It's the nightmare terror scenario: an extremist group building its own atomic bomb and detonating it without warning in Sydney or New York.
A new study by the Australian Strategic Policy Institute (ASPI) says it's tempting to think that the risks of nuclear terrorism are overblown.
"They aren't," ASPI says.
"If terrorists were able to overcome the still relatively significant challenges involved in the fabrication and successful detonation of an improvised nuclear device, the consequences could be catastrophic."
Authors Dr Tanya Ogilvie-White and Dr David Santoro said there were three pathways to nuclear terrorism.
Terrorists could acquire a ready-made bomb from military stocks; acquire materials to make their own improvised bomb; or they could attack or sabotage an existing nuclear facility or transportation to release radioactive material.
The paper says there's low-risk of such attack in Australia, although in 2005 police arrested a group of Islamic extremists who planned to attack the Lucas Heights reactor.
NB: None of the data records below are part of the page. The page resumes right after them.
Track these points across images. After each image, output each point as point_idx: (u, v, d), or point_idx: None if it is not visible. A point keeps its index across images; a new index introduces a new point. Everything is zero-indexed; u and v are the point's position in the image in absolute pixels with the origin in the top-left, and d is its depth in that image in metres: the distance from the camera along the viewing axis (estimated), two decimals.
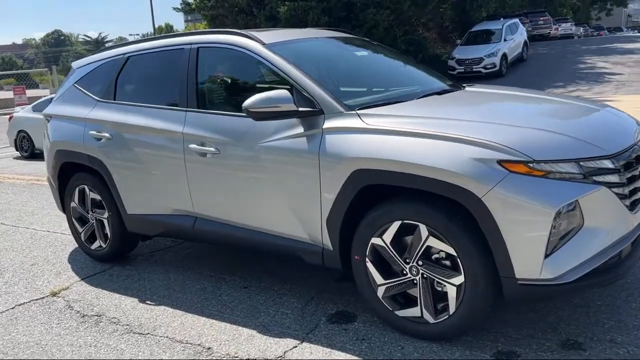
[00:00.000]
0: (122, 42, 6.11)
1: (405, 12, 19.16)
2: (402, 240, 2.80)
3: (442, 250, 2.69)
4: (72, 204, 4.49)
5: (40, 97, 14.92)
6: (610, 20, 56.80)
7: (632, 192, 2.64)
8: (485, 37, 20.18)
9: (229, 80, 3.88)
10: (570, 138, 2.62)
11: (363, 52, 4.17)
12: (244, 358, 2.84)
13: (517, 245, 2.45)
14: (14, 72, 30.34)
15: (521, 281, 2.48)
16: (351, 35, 4.36)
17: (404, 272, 2.81)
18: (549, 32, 30.40)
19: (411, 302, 2.86)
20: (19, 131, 12.48)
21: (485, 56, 18.78)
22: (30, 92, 21.36)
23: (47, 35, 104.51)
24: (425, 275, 2.75)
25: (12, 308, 3.70)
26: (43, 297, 3.85)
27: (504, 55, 19.18)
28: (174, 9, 24.29)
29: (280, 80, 3.28)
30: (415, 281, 2.79)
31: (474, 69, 18.77)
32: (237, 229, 3.48)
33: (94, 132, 4.13)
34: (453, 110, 3.20)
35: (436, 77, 4.00)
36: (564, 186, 2.45)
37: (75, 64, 4.74)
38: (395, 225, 2.77)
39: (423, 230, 2.69)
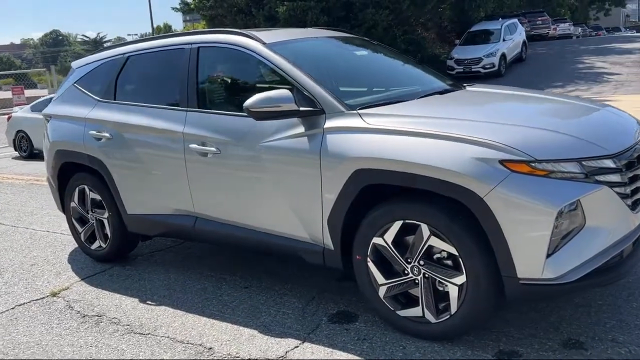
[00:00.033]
0: (120, 42, 6.10)
1: (404, 12, 19.18)
2: (404, 240, 2.80)
3: (443, 250, 2.68)
4: (72, 204, 4.48)
5: (38, 97, 14.89)
6: (609, 20, 56.87)
7: (634, 192, 2.64)
8: (484, 37, 20.20)
9: (230, 80, 3.87)
10: (572, 138, 2.62)
11: (363, 52, 4.16)
12: (246, 358, 2.83)
13: (519, 244, 2.45)
14: (12, 72, 30.29)
15: (523, 281, 2.48)
16: (351, 35, 4.36)
17: (406, 271, 2.81)
18: (548, 32, 30.43)
19: (412, 302, 2.85)
20: (18, 131, 12.46)
21: (484, 56, 18.79)
22: (28, 92, 21.32)
23: (45, 35, 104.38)
24: (426, 275, 2.75)
25: (12, 308, 3.70)
26: (43, 298, 3.84)
27: (503, 55, 19.20)
28: (173, 9, 24.27)
29: (281, 80, 3.28)
30: (416, 281, 2.79)
31: (472, 69, 18.79)
32: (238, 228, 3.47)
33: (94, 132, 4.12)
34: (454, 110, 3.20)
35: (436, 76, 4.00)
36: (565, 186, 2.45)
37: (74, 64, 4.73)
38: (397, 225, 2.77)
39: (425, 230, 2.68)
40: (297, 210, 3.14)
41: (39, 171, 9.68)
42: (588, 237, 2.49)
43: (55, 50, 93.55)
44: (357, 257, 2.96)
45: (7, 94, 23.28)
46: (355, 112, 2.99)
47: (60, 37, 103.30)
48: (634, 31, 52.63)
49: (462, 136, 2.60)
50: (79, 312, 3.56)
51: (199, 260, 4.33)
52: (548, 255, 2.43)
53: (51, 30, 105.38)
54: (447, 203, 2.62)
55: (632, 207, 2.61)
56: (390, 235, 2.81)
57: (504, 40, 19.77)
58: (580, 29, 39.75)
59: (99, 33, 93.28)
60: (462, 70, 18.78)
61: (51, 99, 11.30)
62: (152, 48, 4.06)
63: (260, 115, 3.06)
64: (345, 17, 18.37)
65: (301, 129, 3.06)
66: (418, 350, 2.76)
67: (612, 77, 16.85)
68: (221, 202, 3.53)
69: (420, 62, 4.30)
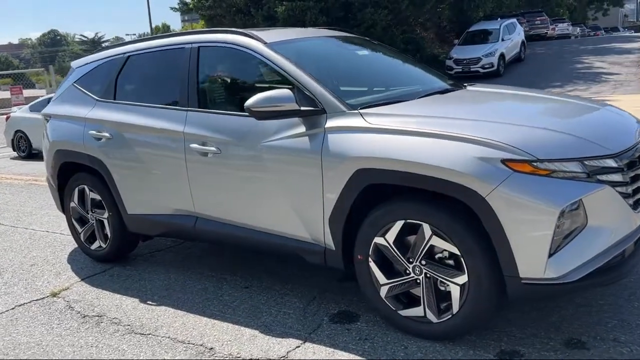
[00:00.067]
0: (118, 42, 6.08)
1: (403, 11, 19.19)
2: (405, 240, 2.79)
3: (445, 250, 2.68)
4: (72, 204, 4.47)
5: (37, 97, 14.88)
6: (607, 20, 56.92)
7: (636, 191, 2.64)
8: (483, 37, 20.21)
9: (230, 80, 3.86)
10: (574, 137, 2.62)
11: (364, 52, 4.16)
12: (247, 358, 2.83)
13: (521, 244, 2.44)
14: (10, 72, 30.24)
15: (525, 280, 2.47)
16: (352, 35, 4.35)
17: (407, 271, 2.81)
18: (546, 32, 30.45)
19: (414, 301, 2.85)
20: (16, 131, 12.45)
21: (483, 56, 18.80)
22: (26, 92, 21.29)
23: (43, 35, 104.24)
24: (428, 275, 2.75)
25: (12, 309, 3.69)
26: (43, 298, 3.83)
27: (502, 55, 19.20)
28: (172, 8, 24.25)
29: (282, 79, 3.27)
30: (418, 281, 2.79)
31: (471, 69, 18.80)
32: (239, 228, 3.47)
33: (93, 132, 4.11)
34: (456, 110, 3.19)
35: (437, 76, 4.00)
36: (567, 185, 2.45)
37: (74, 64, 4.72)
38: (399, 224, 2.77)
39: (426, 229, 2.68)
40: (298, 210, 3.13)
41: (38, 171, 9.67)
42: (590, 236, 2.48)
43: (53, 50, 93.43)
44: (359, 257, 2.95)
45: (6, 94, 23.24)
46: (356, 111, 2.99)
47: (58, 37, 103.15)
48: (632, 31, 52.68)
49: (464, 136, 2.59)
50: (79, 312, 3.55)
51: (199, 260, 4.33)
52: (550, 255, 2.43)
53: (49, 30, 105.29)
54: (449, 203, 2.61)
55: (634, 206, 2.61)
56: (391, 235, 2.80)
57: (502, 40, 19.78)
58: (578, 29, 39.80)
59: (97, 33, 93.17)
60: (460, 70, 18.79)
61: (49, 99, 11.26)
62: (153, 48, 4.05)
63: (262, 115, 3.05)
64: (344, 17, 18.37)
65: (302, 129, 3.06)
66: (420, 350, 2.75)
67: (611, 77, 16.86)
68: (222, 202, 3.52)
69: (419, 61, 4.29)
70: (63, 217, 4.82)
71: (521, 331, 2.85)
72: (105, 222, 4.27)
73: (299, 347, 2.89)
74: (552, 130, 2.67)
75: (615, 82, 15.84)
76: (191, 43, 3.74)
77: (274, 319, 3.22)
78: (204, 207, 3.62)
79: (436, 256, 2.73)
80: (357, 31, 16.48)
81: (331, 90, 3.10)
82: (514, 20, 22.21)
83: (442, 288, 2.74)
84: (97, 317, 3.45)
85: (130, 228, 4.13)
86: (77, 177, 4.39)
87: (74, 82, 4.52)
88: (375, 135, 2.83)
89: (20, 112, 13.19)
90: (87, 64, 4.53)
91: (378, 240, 2.85)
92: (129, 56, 4.18)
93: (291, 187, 3.12)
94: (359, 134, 2.88)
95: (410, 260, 2.78)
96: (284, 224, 3.23)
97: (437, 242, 2.67)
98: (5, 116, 14.08)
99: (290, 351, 2.86)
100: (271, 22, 18.09)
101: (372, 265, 2.91)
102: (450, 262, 2.69)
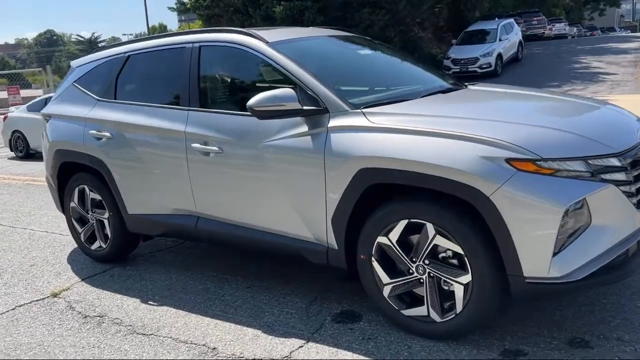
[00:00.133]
0: (115, 42, 6.06)
1: (401, 11, 19.17)
2: (409, 239, 2.79)
3: (449, 249, 2.68)
4: (72, 204, 4.46)
5: (34, 97, 14.85)
6: (603, 20, 57.05)
7: (639, 190, 2.64)
8: (481, 37, 20.22)
9: (232, 79, 3.85)
10: (577, 136, 2.62)
11: (366, 51, 4.16)
12: (250, 358, 2.82)
13: (525, 243, 2.44)
14: (7, 72, 30.12)
15: (529, 280, 2.47)
16: (353, 34, 4.35)
17: (410, 271, 2.80)
18: (543, 32, 30.51)
19: (417, 301, 2.85)
20: (14, 131, 12.41)
21: (480, 56, 18.82)
22: (23, 92, 21.23)
23: (39, 35, 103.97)
24: (431, 274, 2.74)
25: (13, 309, 3.67)
26: (44, 298, 3.81)
27: (499, 55, 19.23)
28: (169, 8, 24.21)
29: (284, 79, 3.26)
30: (421, 280, 2.78)
31: (469, 69, 18.80)
32: (240, 228, 3.46)
33: (94, 132, 4.10)
34: (458, 109, 3.19)
35: (438, 75, 4.00)
36: (571, 184, 2.45)
37: (74, 63, 4.71)
38: (402, 224, 2.76)
39: (430, 229, 2.68)
40: (300, 210, 3.12)
41: (36, 171, 9.64)
42: (594, 235, 2.48)
43: (49, 50, 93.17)
44: (362, 256, 2.95)
45: (3, 94, 23.15)
46: (359, 111, 2.98)
47: (55, 37, 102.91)
48: (629, 31, 52.85)
49: (467, 135, 2.59)
50: (80, 312, 3.54)
51: (200, 260, 4.32)
52: (554, 254, 2.43)
53: (45, 30, 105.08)
54: (452, 202, 2.61)
55: (638, 205, 2.61)
56: (395, 235, 2.80)
57: (500, 40, 19.80)
58: (575, 29, 39.86)
59: (93, 33, 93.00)
60: (458, 70, 18.78)
61: (47, 99, 11.21)
62: (153, 47, 4.03)
63: (264, 114, 3.04)
64: (341, 17, 18.36)
65: (305, 128, 3.05)
66: (423, 349, 2.75)
67: (608, 77, 16.90)
68: (223, 201, 3.51)
69: (418, 61, 4.29)
70: (62, 217, 4.80)
71: (524, 330, 2.84)
72: (106, 222, 4.26)
73: (302, 347, 2.89)
74: (555, 129, 2.67)
75: (613, 82, 15.87)
76: (192, 42, 3.73)
77: (276, 318, 3.21)
78: (205, 206, 3.61)
79: (440, 255, 2.73)
80: (355, 31, 16.39)
81: (333, 90, 3.09)
82: (512, 20, 22.23)
83: (446, 287, 2.74)
84: (98, 318, 3.44)
85: (130, 228, 4.11)
86: (77, 177, 4.38)
87: (74, 82, 4.51)
88: (379, 134, 2.82)
89: (17, 112, 13.16)
90: (87, 63, 4.51)
91: (381, 239, 2.84)
92: (129, 56, 4.16)
93: (293, 186, 3.12)
94: (362, 134, 2.87)
95: (414, 259, 2.78)
96: (287, 224, 3.22)
97: (440, 241, 2.67)
98: (2, 116, 14.03)
99: (293, 351, 2.85)
100: (269, 22, 18.07)
101: (375, 264, 2.90)
102: (454, 261, 2.68)
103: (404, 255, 2.80)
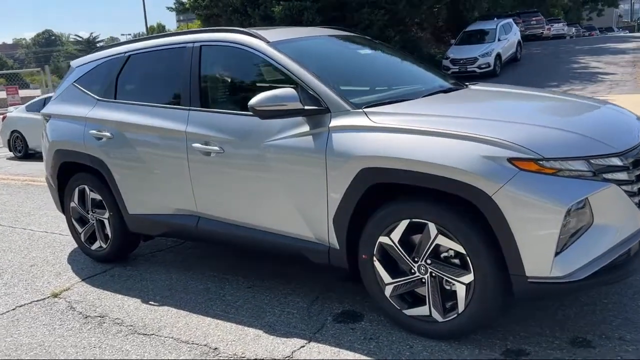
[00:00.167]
0: (113, 42, 6.05)
1: (401, 11, 19.18)
2: (410, 239, 2.79)
3: (451, 249, 2.68)
4: (72, 204, 4.45)
5: (32, 97, 14.82)
6: (602, 20, 57.12)
7: None
8: (480, 37, 20.23)
9: (233, 79, 3.84)
10: (579, 135, 2.62)
11: (366, 51, 4.16)
12: (252, 358, 2.81)
13: (528, 243, 2.44)
14: (4, 72, 30.06)
15: (531, 279, 2.47)
16: (353, 34, 4.34)
17: (412, 270, 2.80)
18: (542, 32, 30.56)
19: (419, 301, 2.85)
20: (13, 131, 12.40)
21: (479, 56, 18.83)
22: (22, 92, 21.18)
23: (37, 35, 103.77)
24: (433, 274, 2.74)
25: (13, 309, 3.66)
26: (44, 298, 3.80)
27: (498, 55, 19.24)
28: (168, 8, 24.23)
29: (285, 78, 3.26)
30: (423, 280, 2.78)
31: (468, 69, 18.81)
32: (241, 228, 3.45)
33: (94, 132, 4.09)
34: (460, 108, 3.19)
35: (439, 75, 4.00)
36: (574, 184, 2.45)
37: (74, 63, 4.70)
38: (404, 223, 2.76)
39: (432, 228, 2.67)
40: (302, 210, 3.12)
41: (35, 171, 9.62)
42: (596, 235, 2.49)
43: (47, 50, 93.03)
44: (363, 256, 2.94)
45: (1, 94, 23.11)
46: (360, 110, 2.98)
47: (53, 37, 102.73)
48: (627, 31, 52.94)
49: (469, 134, 2.59)
50: (81, 312, 3.53)
51: (201, 261, 4.31)
52: (556, 254, 2.43)
53: (44, 30, 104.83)
54: (455, 202, 2.61)
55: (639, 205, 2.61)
56: (397, 234, 2.80)
57: (499, 40, 19.82)
58: (574, 29, 39.94)
59: (92, 33, 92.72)
60: (457, 70, 18.78)
61: (46, 99, 11.19)
62: (154, 47, 4.03)
63: (266, 114, 3.04)
64: (340, 17, 18.36)
65: (306, 128, 3.05)
66: (425, 349, 2.75)
67: (607, 76, 16.92)
68: (224, 201, 3.50)
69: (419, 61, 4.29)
70: (61, 217, 4.79)
71: (526, 330, 2.84)
72: (106, 222, 4.25)
73: (303, 346, 2.88)
74: (557, 129, 2.67)
75: (611, 82, 15.89)
76: (193, 42, 3.72)
77: (277, 318, 3.21)
78: (206, 206, 3.60)
79: (442, 255, 2.73)
80: (354, 31, 16.42)
81: (335, 89, 3.08)
82: (510, 20, 22.25)
83: (448, 287, 2.73)
84: (99, 318, 3.43)
85: (131, 228, 4.10)
86: (78, 177, 4.37)
87: (74, 82, 4.50)
88: (380, 134, 2.82)
89: (16, 112, 13.14)
90: (87, 63, 4.51)
91: (383, 239, 2.84)
92: (129, 55, 4.15)
93: (295, 186, 3.11)
94: (363, 133, 2.87)
95: (416, 259, 2.77)
96: (288, 224, 3.21)
97: (442, 241, 2.67)
98: (1, 116, 14.01)
99: (295, 351, 2.85)
100: (268, 22, 18.06)
101: (377, 264, 2.90)
102: (456, 261, 2.68)
103: (405, 255, 2.80)
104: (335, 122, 2.98)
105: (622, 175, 2.55)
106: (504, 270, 2.54)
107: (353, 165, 2.84)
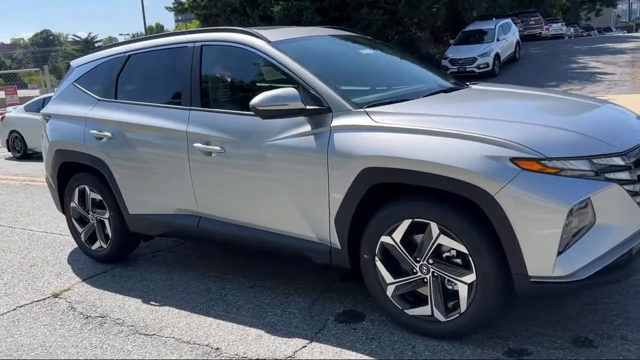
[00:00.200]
0: (112, 42, 6.04)
1: (400, 11, 19.18)
2: (412, 239, 2.79)
3: (453, 249, 2.67)
4: (72, 204, 4.44)
5: (31, 98, 14.79)
6: (600, 20, 57.20)
7: None
8: (478, 37, 20.25)
9: (234, 79, 3.84)
10: (581, 135, 2.62)
11: (367, 50, 4.15)
12: (254, 358, 2.81)
13: (530, 243, 2.44)
14: (3, 72, 30.01)
15: (534, 279, 2.47)
16: (354, 34, 4.34)
17: (414, 270, 2.80)
18: (540, 32, 30.59)
19: (421, 300, 2.84)
20: (11, 131, 12.37)
21: (478, 56, 18.83)
22: (20, 92, 21.13)
23: (35, 35, 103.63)
24: (435, 274, 2.74)
25: (14, 310, 3.65)
26: (44, 299, 3.79)
27: (497, 55, 19.24)
28: (167, 8, 24.18)
29: (286, 78, 3.25)
30: (425, 280, 2.78)
31: (467, 69, 18.82)
32: (243, 228, 3.45)
33: (94, 132, 4.08)
34: (462, 108, 3.19)
35: (440, 75, 4.00)
36: (576, 183, 2.45)
37: (74, 63, 4.69)
38: (406, 223, 2.76)
39: (434, 228, 2.67)
40: (303, 210, 3.12)
41: (34, 172, 9.61)
42: (598, 234, 2.49)
43: (45, 50, 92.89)
44: (365, 256, 2.94)
45: (0, 94, 23.07)
46: (362, 110, 2.98)
47: (51, 37, 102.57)
48: (625, 31, 53.03)
49: (471, 134, 2.59)
50: (81, 313, 3.52)
51: (201, 261, 4.30)
52: (559, 253, 2.43)
53: (42, 30, 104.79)
54: (457, 201, 2.60)
55: None
56: (398, 234, 2.80)
57: (497, 40, 19.83)
58: (572, 29, 40.00)
59: (90, 33, 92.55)
60: (456, 70, 18.78)
61: (45, 99, 11.16)
62: (154, 47, 4.02)
63: (267, 114, 3.03)
64: (339, 17, 18.37)
65: (308, 128, 3.04)
66: (427, 349, 2.75)
67: (606, 76, 16.94)
68: (226, 201, 3.50)
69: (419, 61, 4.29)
70: (61, 217, 4.78)
71: (528, 330, 2.84)
72: (106, 222, 4.24)
73: (305, 346, 2.88)
74: (559, 129, 2.67)
75: (610, 82, 15.92)
76: (194, 42, 3.72)
77: (279, 318, 3.20)
78: (207, 206, 3.60)
79: (444, 255, 2.73)
80: (354, 31, 16.43)
81: (336, 89, 3.08)
82: (509, 20, 22.26)
83: (450, 287, 2.73)
84: (100, 318, 3.42)
85: (131, 228, 4.10)
86: (78, 177, 4.36)
87: (74, 82, 4.49)
88: (382, 134, 2.81)
89: (15, 112, 13.11)
90: (87, 63, 4.50)
91: (385, 239, 2.84)
92: (130, 55, 4.15)
93: (296, 186, 3.11)
94: (365, 133, 2.86)
95: (417, 259, 2.77)
96: (289, 224, 3.21)
97: (444, 240, 2.67)
98: (0, 116, 13.98)
99: (297, 351, 2.84)
100: (267, 22, 18.06)
101: (379, 264, 2.90)
102: (458, 260, 2.68)
103: (407, 255, 2.80)
104: (336, 122, 2.97)
105: (624, 175, 2.55)
106: (506, 269, 2.54)
107: (355, 165, 2.83)
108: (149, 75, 4.08)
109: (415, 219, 2.73)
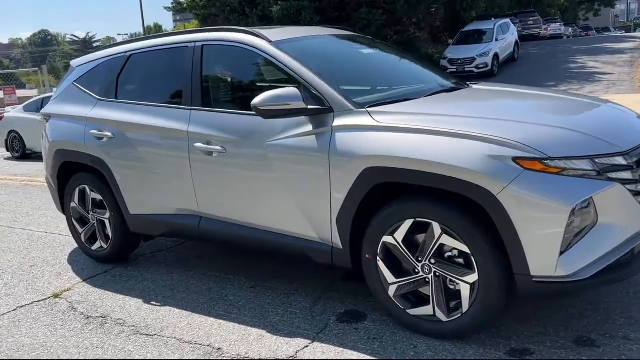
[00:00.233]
0: (110, 42, 6.04)
1: (399, 11, 19.20)
2: (414, 239, 2.79)
3: (455, 248, 2.67)
4: (72, 204, 4.43)
5: (30, 98, 14.76)
6: (598, 20, 57.30)
7: None
8: (477, 37, 20.28)
9: (235, 78, 3.83)
10: (583, 135, 2.62)
11: (368, 50, 4.15)
12: (255, 358, 2.81)
13: (532, 242, 2.44)
14: (1, 72, 29.95)
15: (536, 279, 2.47)
16: (355, 34, 4.34)
17: (416, 270, 2.80)
18: (539, 32, 30.62)
19: (423, 300, 2.84)
20: (10, 131, 12.35)
21: (477, 56, 18.86)
22: (19, 92, 21.10)
23: (33, 35, 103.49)
24: (437, 274, 2.74)
25: (14, 310, 3.64)
26: (45, 299, 3.79)
27: (496, 55, 19.28)
28: (166, 8, 24.16)
29: (287, 78, 3.25)
30: (427, 279, 2.78)
31: (466, 69, 18.84)
32: (244, 228, 3.44)
33: (95, 132, 4.07)
34: (463, 108, 3.19)
35: (441, 75, 4.00)
36: (578, 183, 2.45)
37: (74, 63, 4.68)
38: (408, 223, 2.76)
39: (436, 228, 2.67)
40: (305, 210, 3.11)
41: (33, 172, 9.60)
42: (600, 234, 2.49)
43: (44, 50, 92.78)
44: (367, 256, 2.94)
45: None
46: (364, 110, 2.97)
47: (49, 37, 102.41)
48: (624, 31, 53.11)
49: (474, 134, 2.58)
50: (82, 313, 3.51)
51: (202, 261, 4.30)
52: (561, 253, 2.43)
53: (40, 30, 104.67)
54: (459, 201, 2.60)
55: None
56: (400, 234, 2.79)
57: (496, 40, 19.86)
58: (570, 29, 40.05)
59: (88, 33, 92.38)
60: (455, 70, 18.80)
61: (44, 99, 11.14)
62: (154, 46, 4.01)
63: (269, 114, 3.03)
64: (338, 17, 18.37)
65: (309, 128, 3.04)
66: (429, 349, 2.74)
67: (605, 76, 16.97)
68: (227, 201, 3.49)
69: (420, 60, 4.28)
70: (61, 217, 4.77)
71: (530, 329, 2.84)
72: (107, 222, 4.24)
73: (307, 347, 2.88)
74: (561, 128, 2.67)
75: (609, 82, 15.94)
76: (195, 41, 3.71)
77: (280, 318, 3.20)
78: (208, 206, 3.59)
79: (446, 255, 2.73)
80: (353, 31, 16.42)
81: (338, 89, 3.08)
82: (508, 20, 22.30)
83: (452, 287, 2.73)
84: (101, 318, 3.42)
85: (132, 228, 4.09)
86: (78, 177, 4.35)
87: (74, 82, 4.48)
88: (384, 133, 2.81)
89: (14, 112, 13.09)
90: (87, 63, 4.49)
91: (386, 239, 2.84)
92: (130, 55, 4.14)
93: (298, 186, 3.10)
94: (367, 133, 2.86)
95: (419, 259, 2.77)
96: (291, 224, 3.21)
97: (447, 240, 2.67)
98: None
99: (298, 351, 2.84)
100: (266, 22, 18.06)
101: (381, 264, 2.89)
102: (460, 260, 2.68)
103: (409, 255, 2.79)
104: (338, 122, 2.97)
105: (627, 175, 2.55)
106: (508, 269, 2.53)
107: (356, 164, 2.83)
108: (150, 75, 4.07)
109: (417, 219, 2.72)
But an attack anywhere in the world would still have consequences for Australia.
ASPI said Australia had internationally well-regarded technical and diplomatic expertise in non-proliferation.
Yet the former Labor government had cancelled the flagship Regional Security of Radiological Sources Project, launched in 2004.
Under that program, international experts worked under Australian leadership with regulatory bodies across South-East Asia to secure dangerous radioactive sources used in the health and industrial sectors. They also worked to develop plans to respond to nuclear attacks or sabotage.
ASPI said the government should now launch a new nuclear security strategy, including relaunching the Regional Security of Radiological Sources Project.
At a modest cost of around $2 million a year this would reduce the danger of nuclear terrorism and give Australia an international leadership role.